Records below:
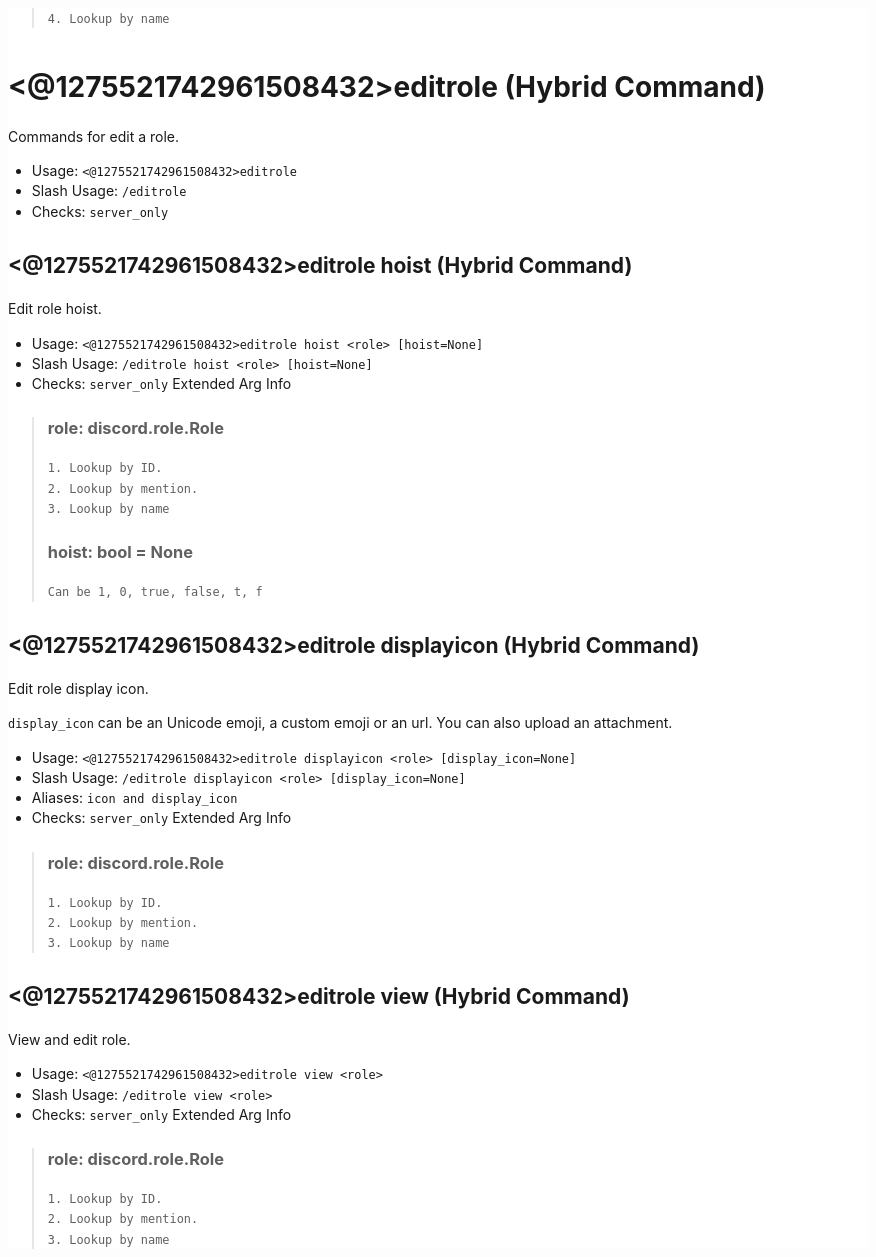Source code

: >     4. Lookup by name
> 
>     
# <@1275521742961508432>editrole (Hybrid Command)
Commands for edit a role.<br/>
 - Usage: `<@1275521742961508432>editrole`
 - Slash Usage: `/editrole`
 - Checks: `server_only`
## <@1275521742961508432>editrole hoist (Hybrid Command)
Edit role hoist.<br/>
 - Usage: `<@1275521742961508432>editrole hoist <role> [hoist=None]`
 - Slash Usage: `/editrole hoist <role> [hoist=None]`
 - Checks: `server_only`
Extended Arg Info
> ### role: discord.role.Role
> 
> 
>     1. Lookup by ID.
>     2. Lookup by mention.
>     3. Lookup by name
> 
>     
> ### hoist: bool = None
> ```
> Can be 1, 0, true, false, t, f
> ```
## <@1275521742961508432>editrole displayicon (Hybrid Command)
Edit role display icon.<br/>

`display_icon` can be an Unicode emoji, a custom emoji or an url. You can also upload an attachment.<br/>
 - Usage: `<@1275521742961508432>editrole displayicon <role> [display_icon=None]`
 - Slash Usage: `/editrole displayicon <role> [display_icon=None]`
 - Aliases: `icon and display_icon`
 - Checks: `server_only`
Extended Arg Info
> ### role: discord.role.Role
> 
> 
>     1. Lookup by ID.
>     2. Lookup by mention.
>     3. Lookup by name
> 
>     
## <@1275521742961508432>editrole view (Hybrid Command)
View and edit role.<br/>
 - Usage: `<@1275521742961508432>editrole view <role>`
 - Slash Usage: `/editrole view <role>`
 - Checks: `server_only`
Extended Arg Info
> ### role: discord.role.Role
> 
> 
>     1. Lookup by ID.
>     2. Lookup by mention.
>     3. Lookup by name
> 
>     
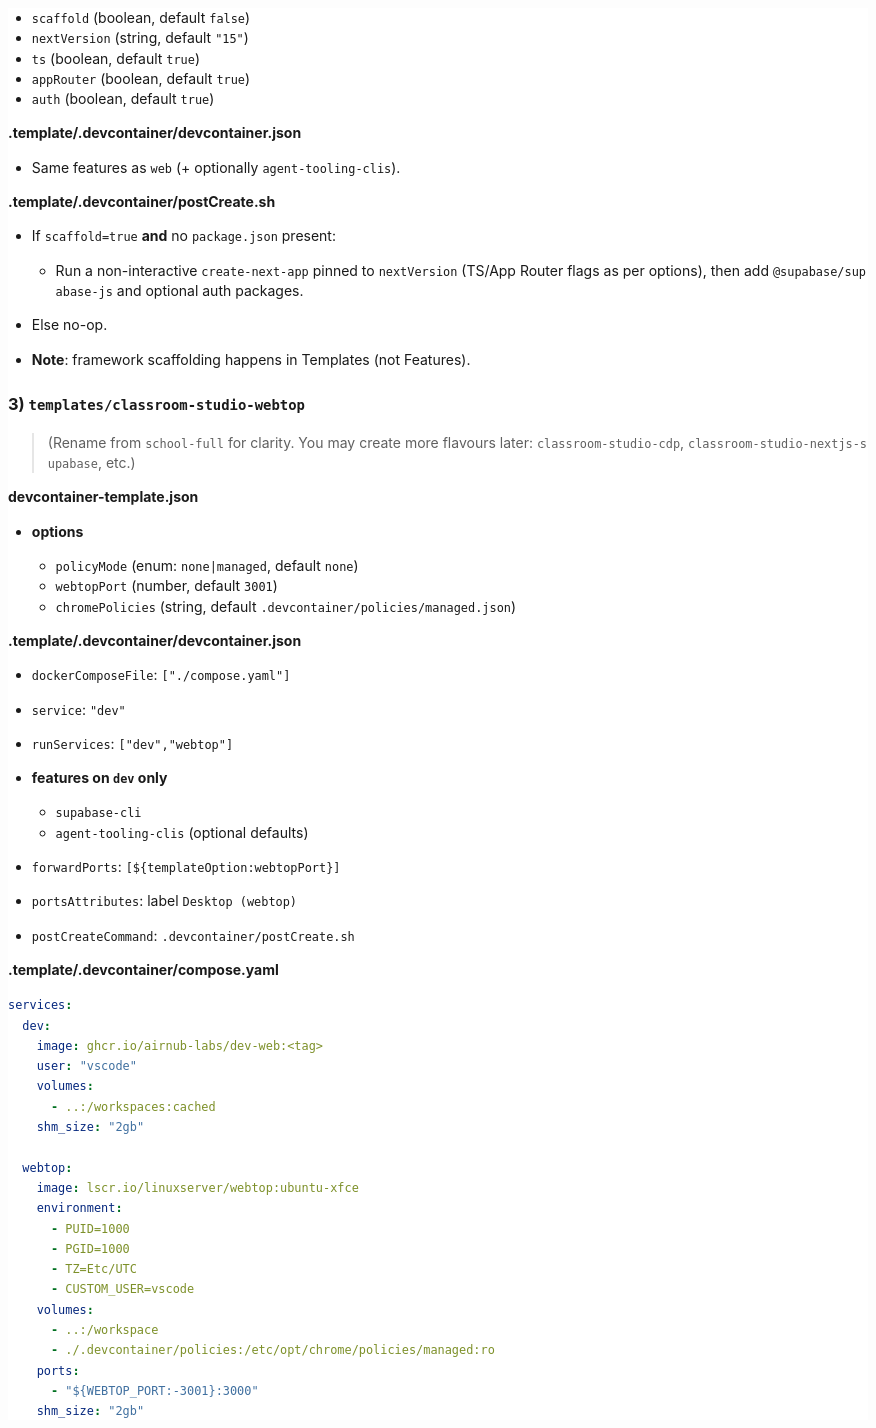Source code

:   * `scaffold` (boolean, default `false`)
  * `nextVersion` (string, default `"15"`)
  * `ts` (boolean, default `true`)
  * `appRouter` (boolean, default `true`)
  * `auth` (boolean, default `true`)

**.template/.devcontainer/devcontainer.json**

* Same features as `web` (+ optionally `agent-tooling-clis`).

**.template/.devcontainer/postCreate.sh**

* If `scaffold=true` **and** no `package.json` present:

  * Run a non-interactive `create-next-app` pinned to `nextVersion` (TS/App Router flags as per options), then add `@supabase/supabase-js` and optional auth packages.
* Else no-op.
* **Note**: framework scaffolding happens in Templates (not Features).

### 3) `templates/classroom-studio-webtop`

> (Rename from `school-full` for clarity. You may create more flavours later: `classroom-studio-cdp`, `classroom-studio-nextjs-supabase`, etc.)

**devcontainer-template.json**

* **options**

  * `policyMode` (enum: `none|managed`, default `none`)
  * `webtopPort` (number, default `3001`)
  * `chromePolicies` (string, default `.devcontainer/policies/managed.json`)

**.template/.devcontainer/devcontainer.json**

* `dockerComposeFile`: `["./compose.yaml"]`
* `service`: `"dev"`
* `runServices`: `["dev","webtop"]`
* **features on `dev` only**

  * `supabase-cli`
  * `agent-tooling-clis` (optional defaults)
* `forwardPorts`: `[${templateOption:webtopPort}]`
* `portsAttributes`: label `Desktop (webtop)`
* `postCreateCommand`: `.devcontainer/postCreate.sh`

**.template/.devcontainer/compose.yaml**

```yaml
services:
  dev:
    image: ghcr.io/airnub-labs/dev-web:<tag>
    user: "vscode"
    volumes:
      - ..:/workspaces:cached
    shm_size: "2gb"

  webtop:
    image: lscr.io/linuxserver/webtop:ubuntu-xfce
    environment:
      - PUID=1000
      - PGID=1000
      - TZ=Etc/UTC
      - CUSTOM_USER=vscode
    volumes:
      - ..:/workspace
      - ./.devcontainer/policies:/etc/opt/chrome/policies/managed:ro
    ports:
      - "${WEBTOP_PORT:-3001}:3000"
    shm_size: "2gb"
```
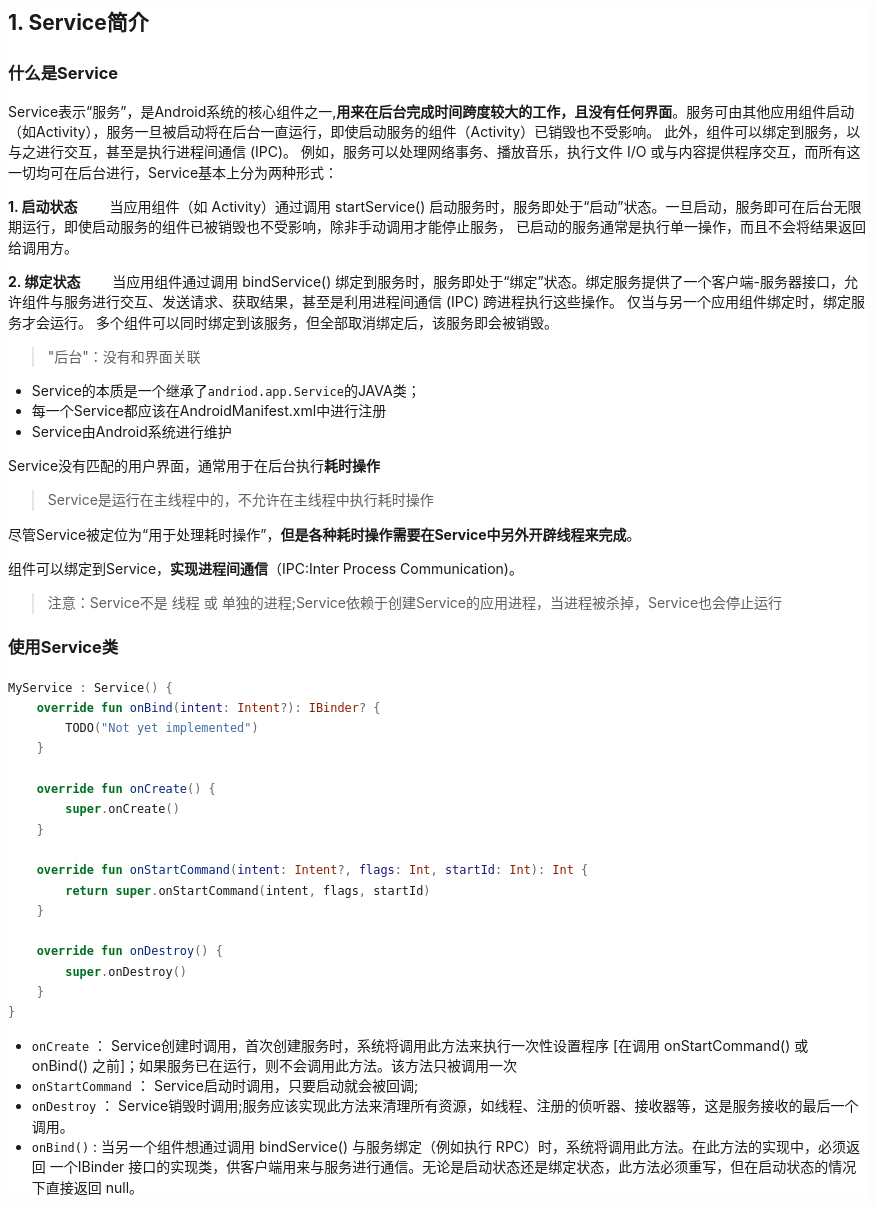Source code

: ## 1. Service简介

### 什么是Service

Service表示“服务”，是Android系统的核心组件之一,**用来在后台完成时间跨度较大的工作，且没有任何界面**。服务可由其他应用组件启动（如Activity），服务一旦被启动将在后台一直运行，即使启动服务的组件（Activity）已销毁也不受影响。 此外，组件可以绑定到服务，以与之进行交互，甚至是执行进程间通信 (IPC)。 例如，服务可以处理网络事务、播放音乐，执行文件 I/O 或与内容提供程序交互，而所有这一切均可在后台进行，Service基本上分为两种形式：

**1. 启动状态**
  当应用组件（如 Activity）通过调用 startService() 启动服务时，服务即处于“启动”状态。一旦启动，服务即可在后台无限期运行，即使启动服务的组件已被销毁也不受影响，除非手动调用才能停止服务， 已启动的服务通常是执行单一操作，而且不会将结果返回给调用方。

**2. 绑定状态**
  当应用组件通过调用 bindService() 绑定到服务时，服务即处于“绑定”状态。绑定服务提供了一个客户端-服务器接口，允许组件与服务进行交互、发送请求、获取结果，甚至是利用进程间通信 (IPC) 跨进程执行这些操作。 仅当与另一个应用组件绑定时，绑定服务才会运行。 多个组件可以同时绑定到该服务，但全部取消绑定后，该服务即会被销毁。

> "后台"：没有和界面关联

- Service的本质是一个继承了`andriod.app.Service`的JAVA类；
- 每一个Service都应该在AndroidManifest.xml中进行注册
- Service由Android系统进行维护

Service没有匹配的用户界面，通常用于在后台执行**耗时操作**

>  Service是运行在主线程中的，不允许在主线程中执行耗时操作

尽管Service被定位为“用于处理耗时操作”，**但是各种耗时操作需要在Service中另外开辟线程来完成**。

组件可以绑定到Service，**实现进程间通信**（IPC:Inter Process Communication)。

> 注意：Service不是 线程 或 单独的进程;Service依赖于创建Service的应用进程，当进程被杀掉，Service也会停止运行

### 使用Service类

```kotlin
MyService : Service() {
    override fun onBind(intent: Intent?): IBinder? {
        TODO("Not yet implemented")
    }

    override fun onCreate() {
        super.onCreate()
    }

    override fun onStartCommand(intent: Intent?, flags: Int, startId: Int): Int {
        return super.onStartCommand(intent, flags, startId)
    }

    override fun onDestroy() {
        super.onDestroy()
    }
}
```

- `onCreate` ： Service创建时调用，首次创建服务时，系统将调用此方法来执行一次性设置程序 [在调用 onStartCommand() 或 onBind() 之前]；如果服务已在运行，则不会调用此方法。该方法只被调用一次
- `onStartCommand` ： Service启动时调用，只要启动就会被回调;
- `onDestroy` ： Service销毁时调用;服务应该实现此方法来清理所有资源，如线程、注册的侦听器、接收器等，这是服务接收的最后一个调用。
- `onBind()` : 当另一个组件想通过调用 bindService() 与服务绑定（例如执行 RPC）时，系统将调用此方法。在此方法的实现中，必须返回 一个IBinder 接口的实现类，供客户端用来与服务进行通信。无论是启动状态还是绑定状态，此方法必须重写，但在启动状态的情况下直接返回 null。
End of Records.
● To do:
Count every line in the listing above where the string "onCreate" occurs, and report the count and nothing more.

● Solution:
3